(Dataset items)
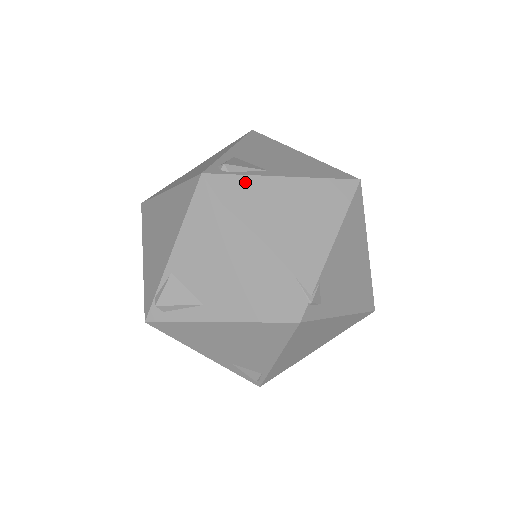
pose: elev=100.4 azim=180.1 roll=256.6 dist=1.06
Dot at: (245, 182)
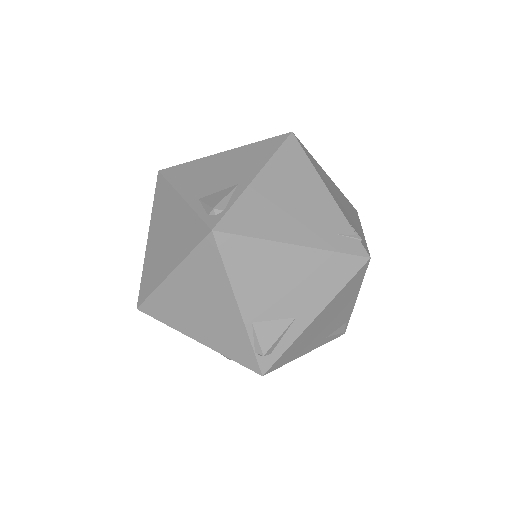
Dot at: (241, 206)
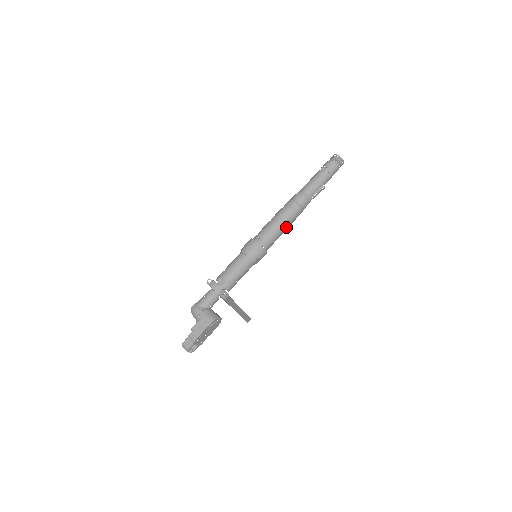
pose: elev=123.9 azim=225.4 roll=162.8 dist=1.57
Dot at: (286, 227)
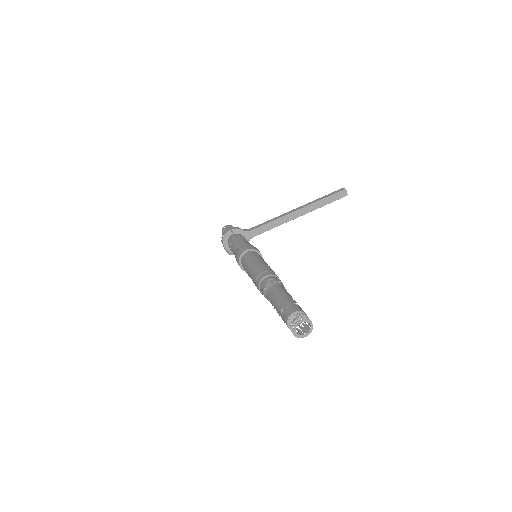
Dot at: occluded
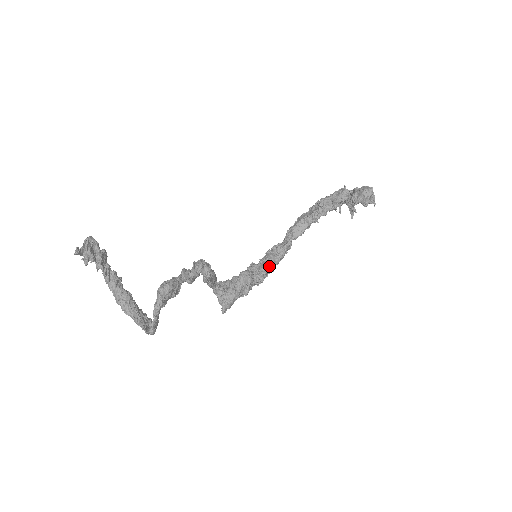
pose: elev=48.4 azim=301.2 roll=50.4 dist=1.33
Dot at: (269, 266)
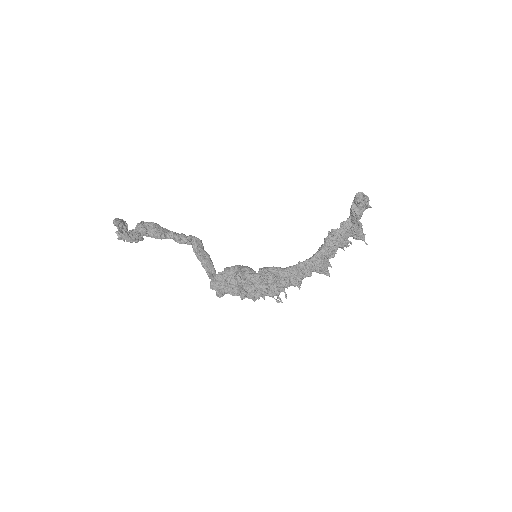
Dot at: (272, 267)
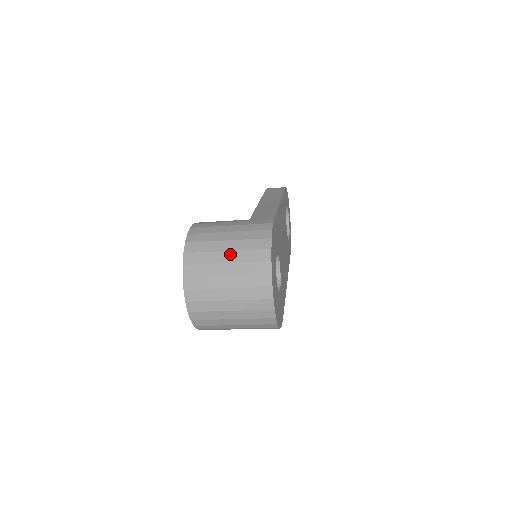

__PROBLEM TO WORK ON__:
Please change "pose" to "camera" throughout all of the entries and keep every other line the same. Leave the pictures out of your answer.

__RESULT FOR THIS EXERCISE__:
camera: elev=100.4 azim=180.1 roll=256.6 dist=1.06
Dot at: (245, 182)
Dot at: (241, 206)
camera: elev=123.9 azim=225.4 roll=162.8 dist=1.57
Dot at: (286, 227)
Dot at: occluded
camera: elev=48.4 azim=301.2 roll=50.4 dist=1.33
Dot at: (269, 266)
Dot at: (272, 267)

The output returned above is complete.